[Opening SELECTED EXTRACT section]

Re: [PATCH] net: prefer socket bound to interface when not in VRF

From: Benjamin Poirier <bpoirier@nvidia.com>
To: Mike Manning <mvrmanning@gmail.com>
Cc: Netdev <netdev@vger.kernel.org>, David Ahern <dsahern@gmail.com>,
	Saikrishna Arcot <sarcot@microsoft.com>,
	Craig Gallek <kraig@google.com>
Subject: Re: [PATCH] net: prefer socket bound to interface when not in VRF
Date: Mon, 27 Jun 2022 09:05:37 +0900	[thread overview]
Message-ID: <Yrj0UWOQM8QNqJqu@d3> (raw)
In-Reply-To: <9b37fcae-214c-3a5b-d976-8c94632184d0@gmail.com>

On 2022-06-26 23:25 +0100, Mike Manning wrote:
> On 13/06/2022 04:14, Benjamin Poirier wrote:
> > On 2021-10-05 14:03 +0100, Mike Manning wrote:
[...]
> > Hi Mike,
> >
> > I was looking at this commit, 8d6c414cd2fb ("net: prefer socket bound to
> > interface when not in VRF"), and I get the feeling that it is only
> > partially effective. It works with UDP connected sockets but it doesn't
> > work for TCP and UDP unconnected sockets.
> >
> > The compute_score() functions are a bit misleading. Because of the
> > reuseport shortcut in their callers (inet_lhash2_lookup() and the like),
> > the first socket with score > 0 may be chosen, not necessarily the
> > socket with highest score. In order to prefer certain sockets, I think
> > an approach like commit d894ba18d4e4 ("soreuseport: fix ordering for
> > mixed v4/v6 sockets") would be needed. What do you think?

[Closing SELECTED EXTRACT section]
[Opening PROVIDED DATA section]

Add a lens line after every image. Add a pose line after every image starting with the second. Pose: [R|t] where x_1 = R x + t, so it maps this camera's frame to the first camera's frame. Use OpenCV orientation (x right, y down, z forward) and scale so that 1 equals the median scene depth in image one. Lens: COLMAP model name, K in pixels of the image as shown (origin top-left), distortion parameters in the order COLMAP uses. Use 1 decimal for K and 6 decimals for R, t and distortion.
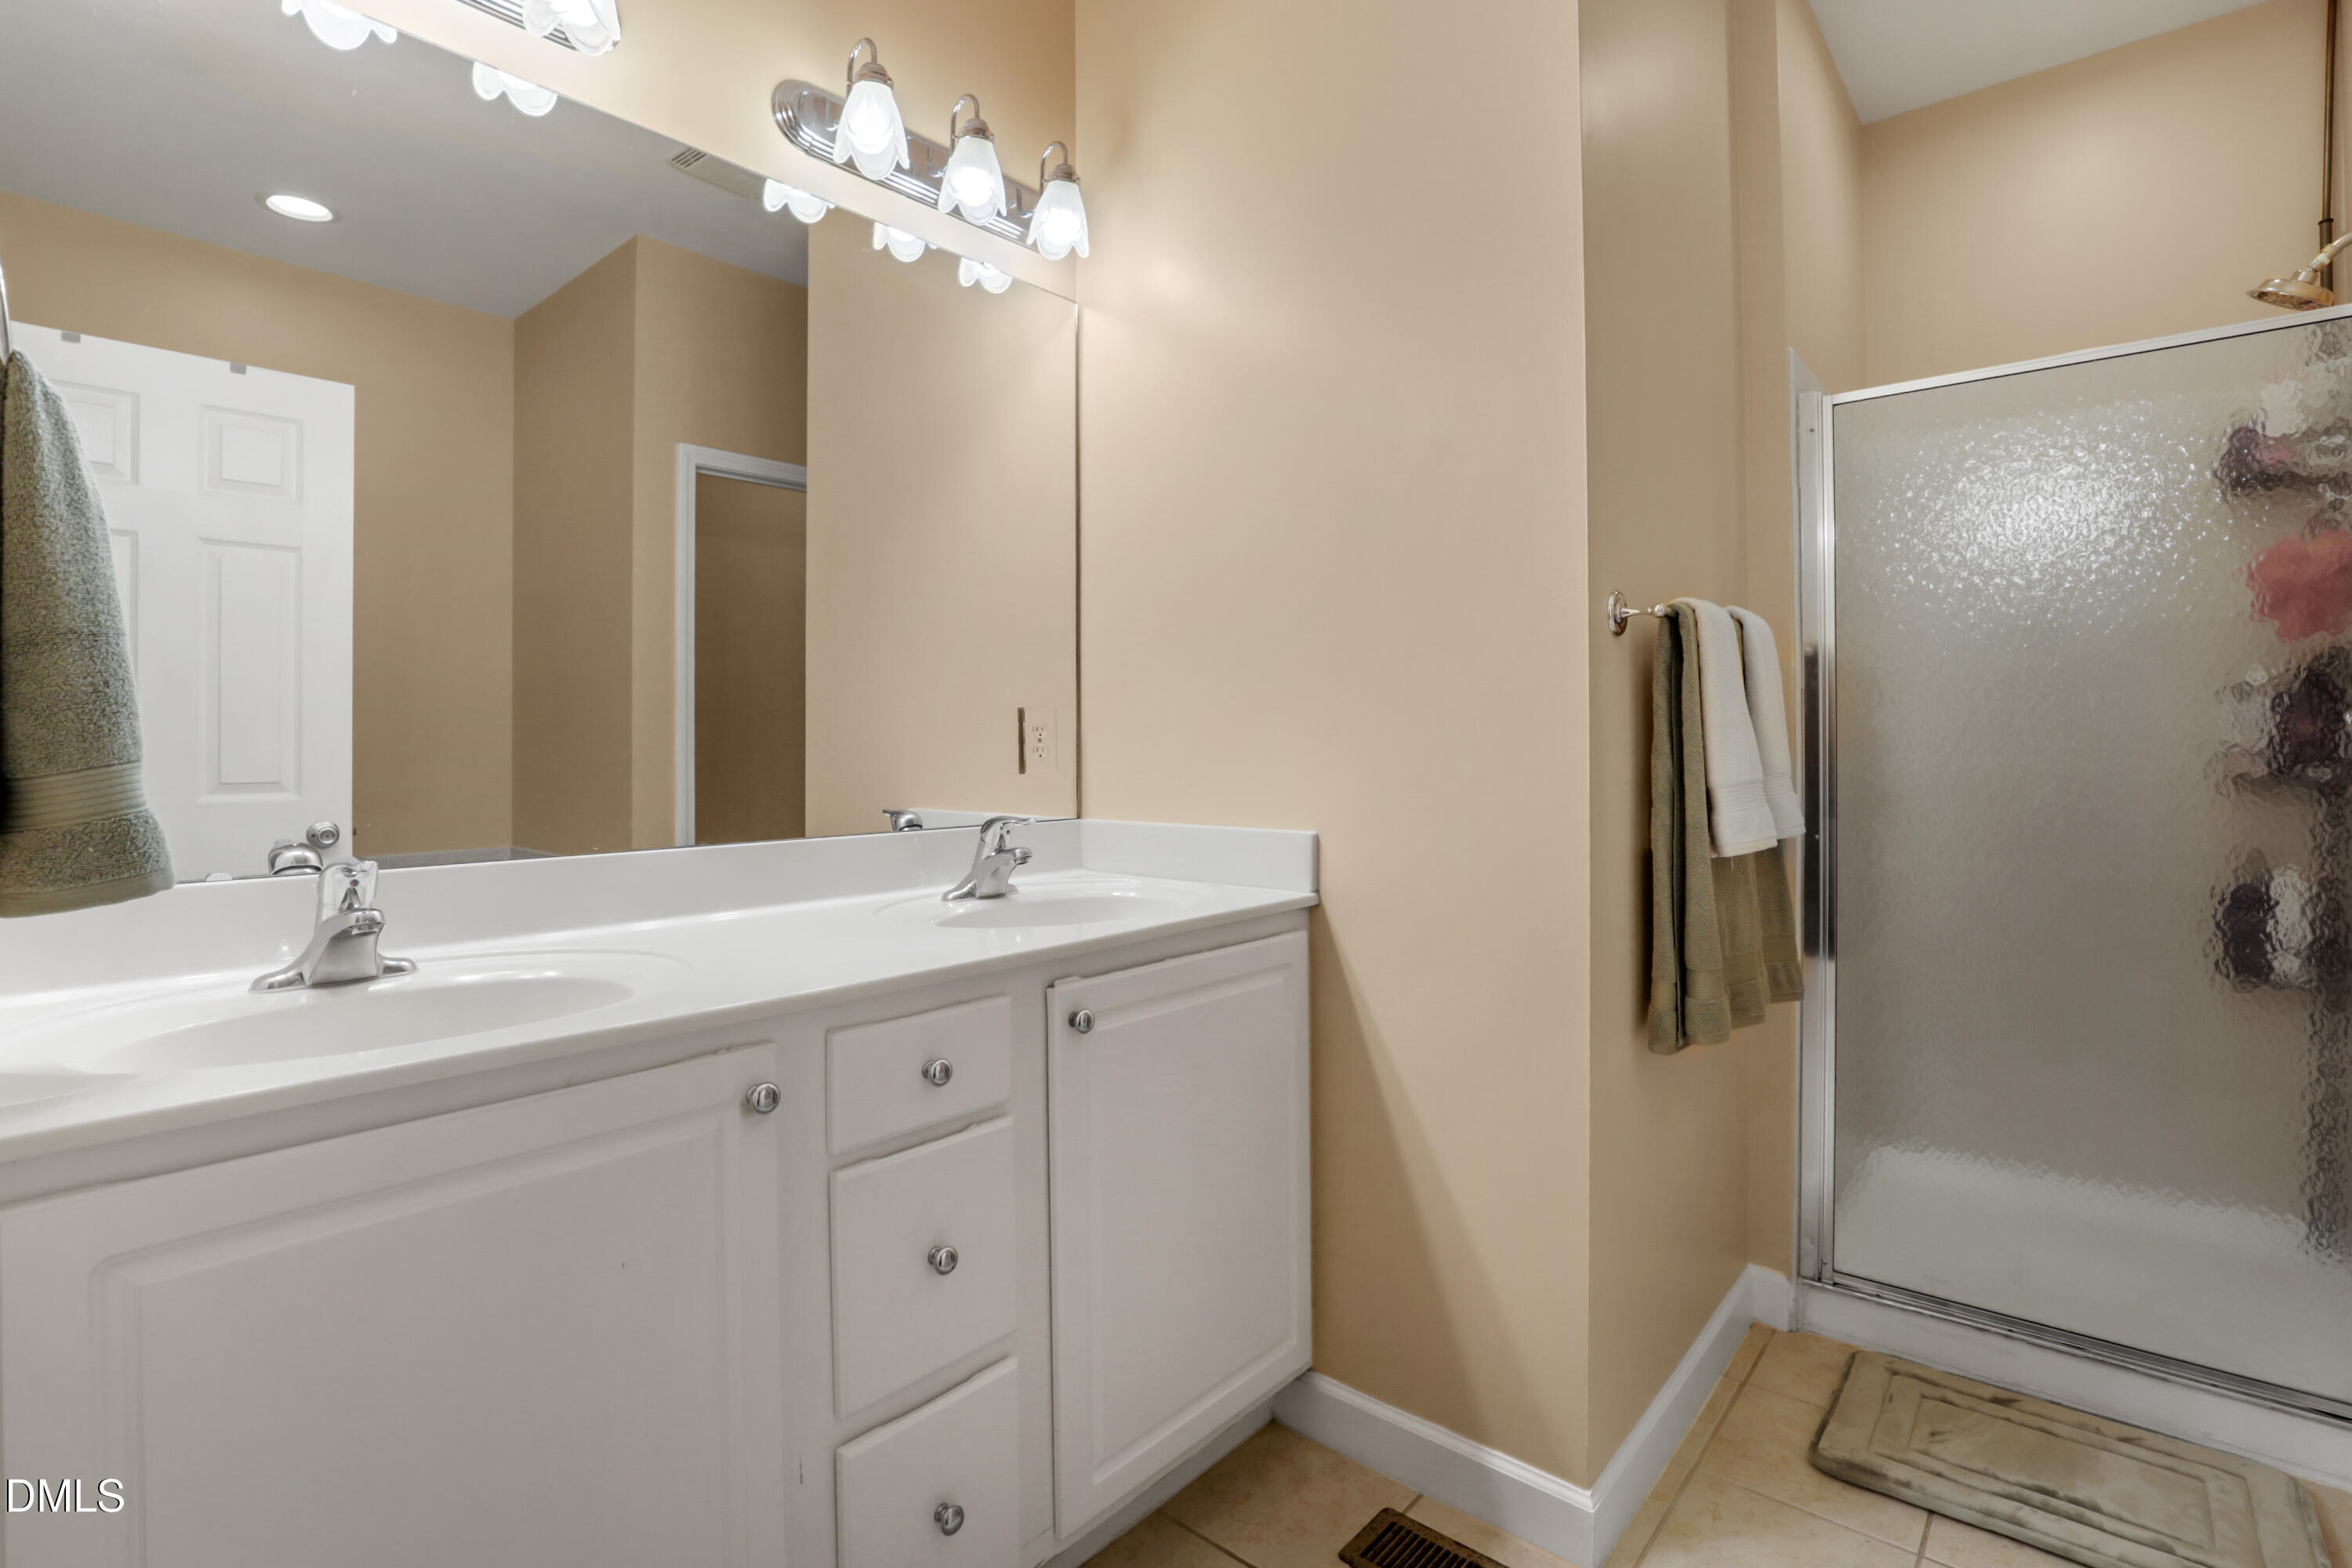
lens RADIAL K [[1095.4, 0, 1207.3], [0, 1095.4, 745.4], [0, 0, 1]] dist [-0.031099, 0.006007]
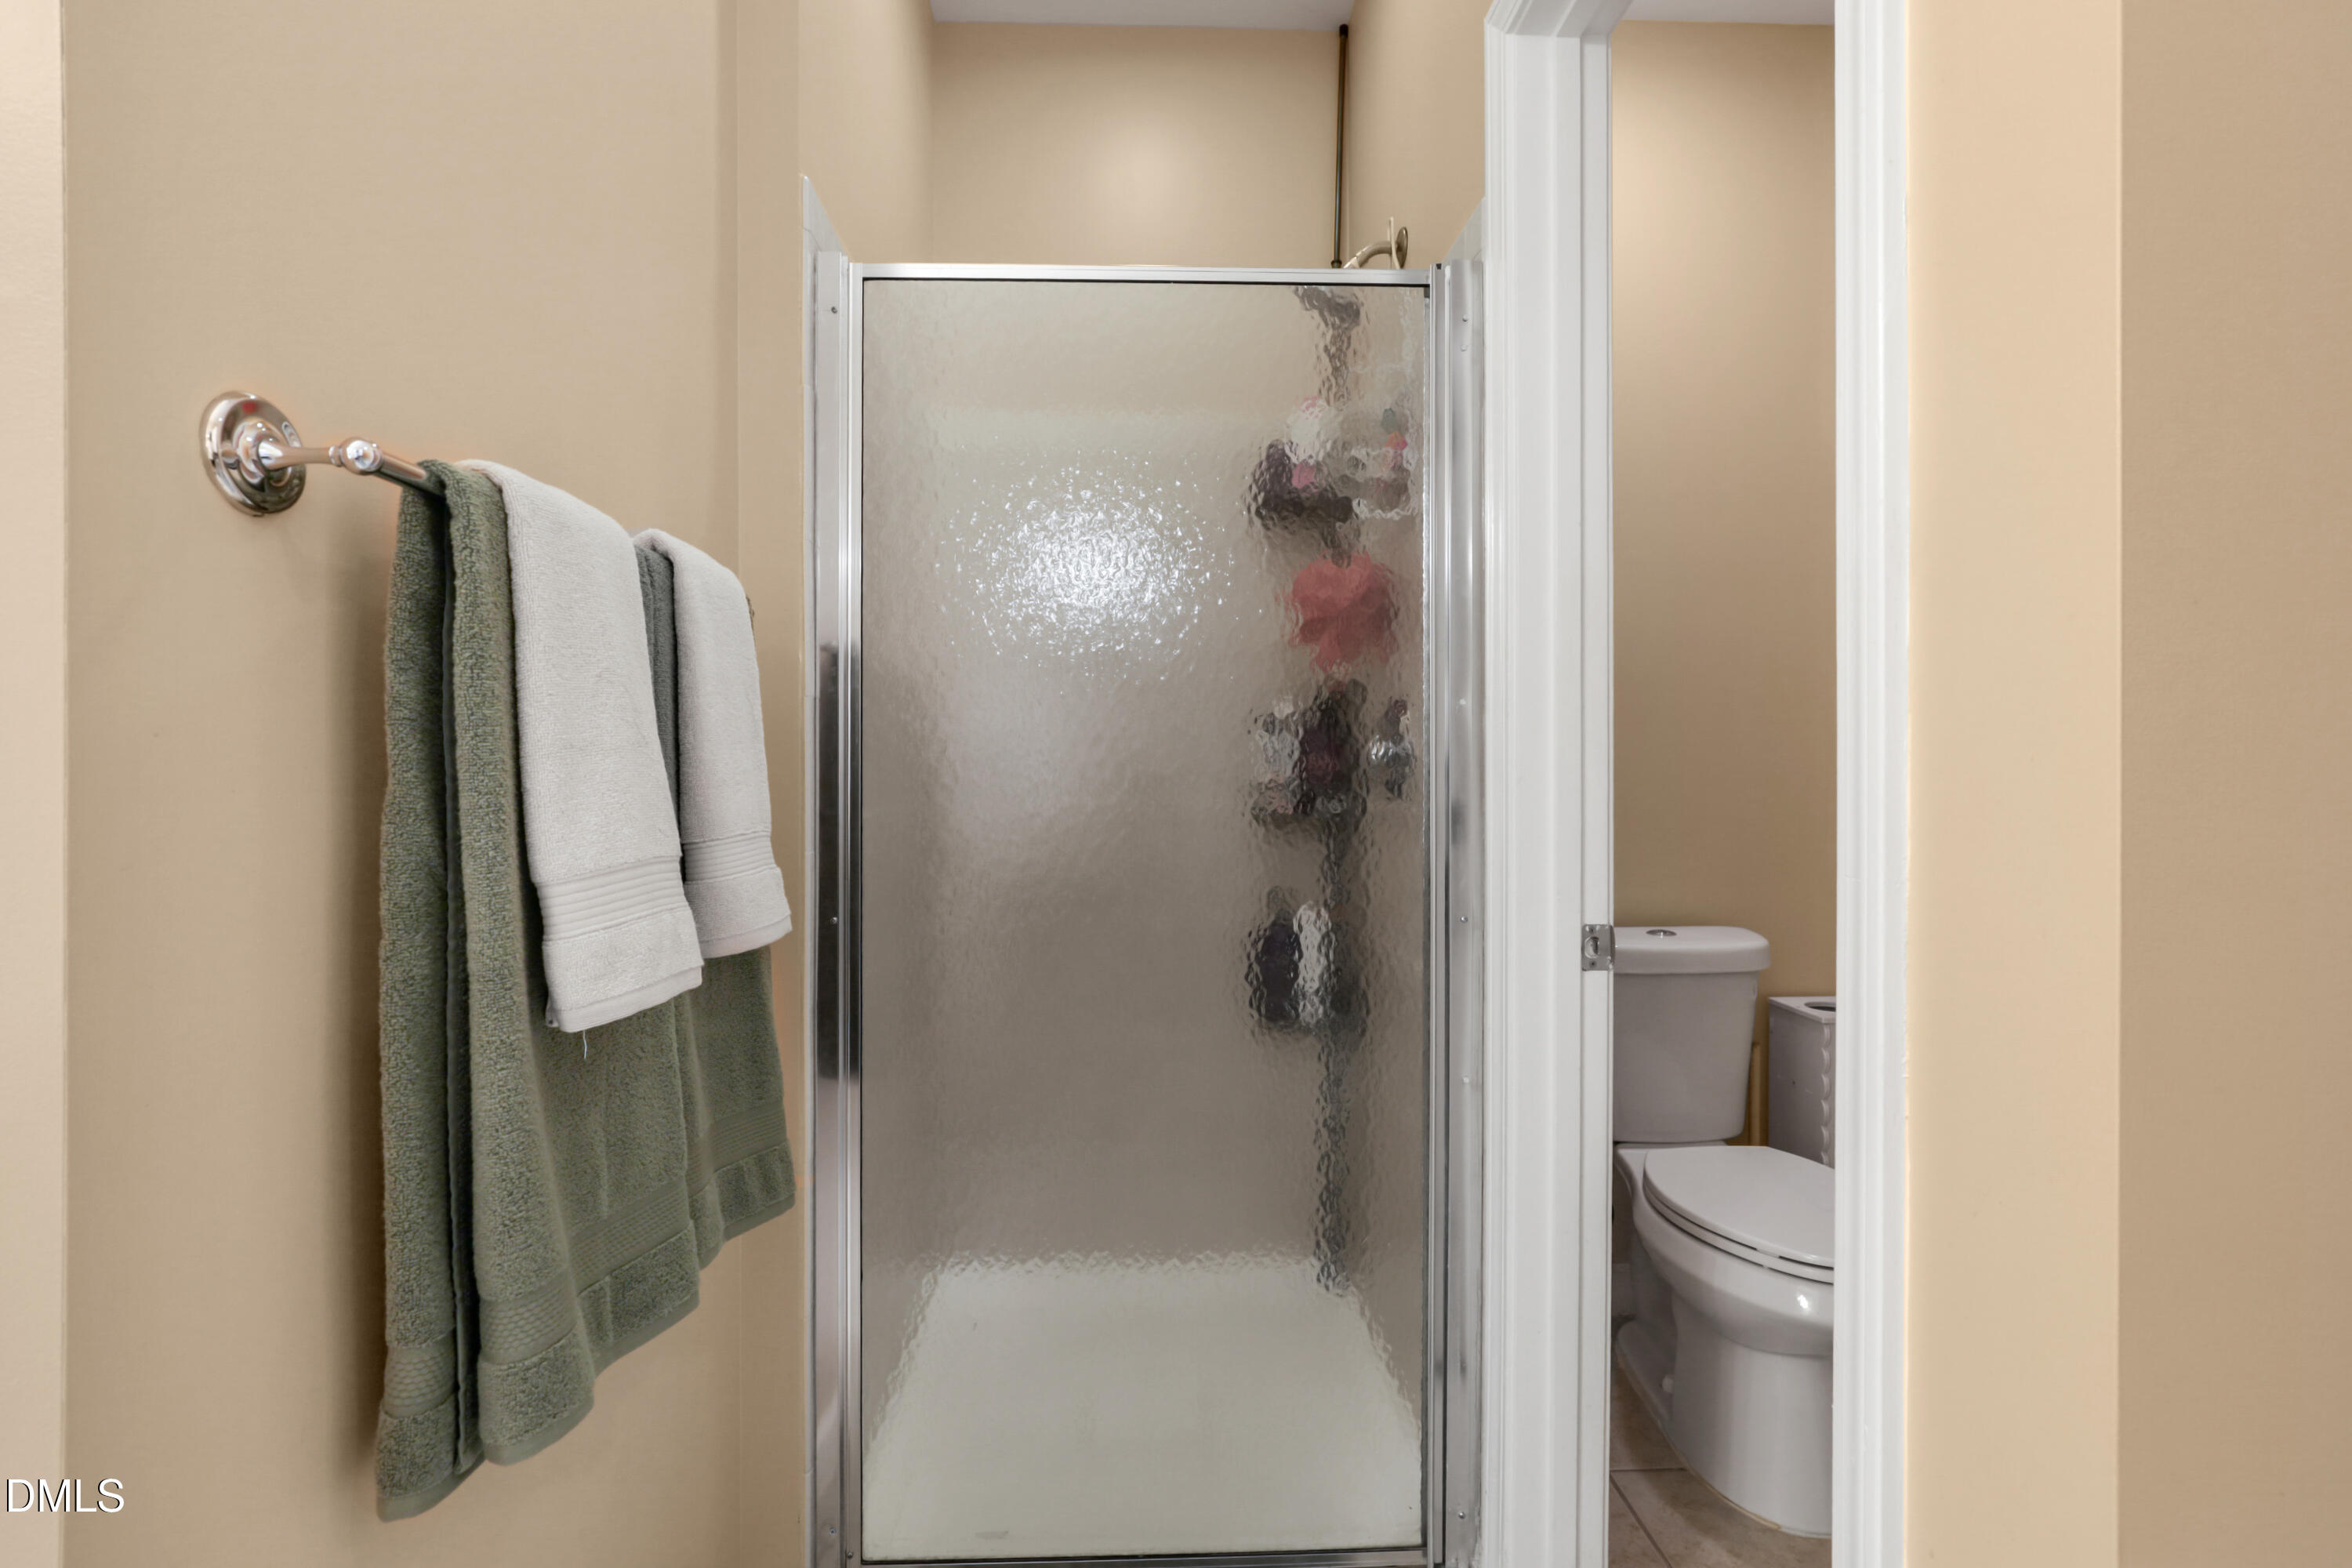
lens RADIAL K [[1095.4, 0, 1172.9], [0, 1095.4, 779.4], [0, 0, 1]] dist [-0.031099, 0.006007]
pose [[0.742421, -0.000530, 0.669934, 0.288089], [-0.004794, 0.999970, 0.006103, -0.006993], [-0.669917, -0.007742, 0.742396, 0.392621]]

[Closing PROVIDED DATA section]

■ REQUIREMENT A
Answer these about the patch reply above, one line each, marked (i), (ii), (iii):
(i) Who sent the reply, and on what date?
(ii) According to the reply, with which sockets does commit 8d6c414cd2fb work?
(iii) Which caller is named as an example of where the reuseport shortcut sits?
■ REQUIREMENT B
Please copy the patch reply word for word, starting with "In-Reply-To: <9b37fcae-214c-3a5b-d976-8c94632184d0@gmail.com>" and going on through "UDP unconnected sockets.".

■ REPLY A
(i) Benjamin Poirier, on Mon, 27 Jun 2022.
(ii) UDP connected sockets.
(iii) inet_lhash2_lookup().

■ REPLY B
In-Reply-To: <9b37fcae-214c-3a5b-d976-8c94632184d0@gmail.com>

On 2022-06-26 23:25 +0100, Mike Manning wrote:
> On 13/06/2022 04:14, Benjamin Poirier wrote:
> > On 2021-10-05 14:03 +0100, Mike Manning wrote:
[...]
> > Hi Mike,
> >
> > I was looking at this commit, 8d6c414cd2fb ("net: prefer socket bound to
> > interface when not in VRF"), and I get the feeling that it is only
> > partially effective. It works with UDP connected sockets but it doesn't
> > work for TCP and UDP unconnected sockets.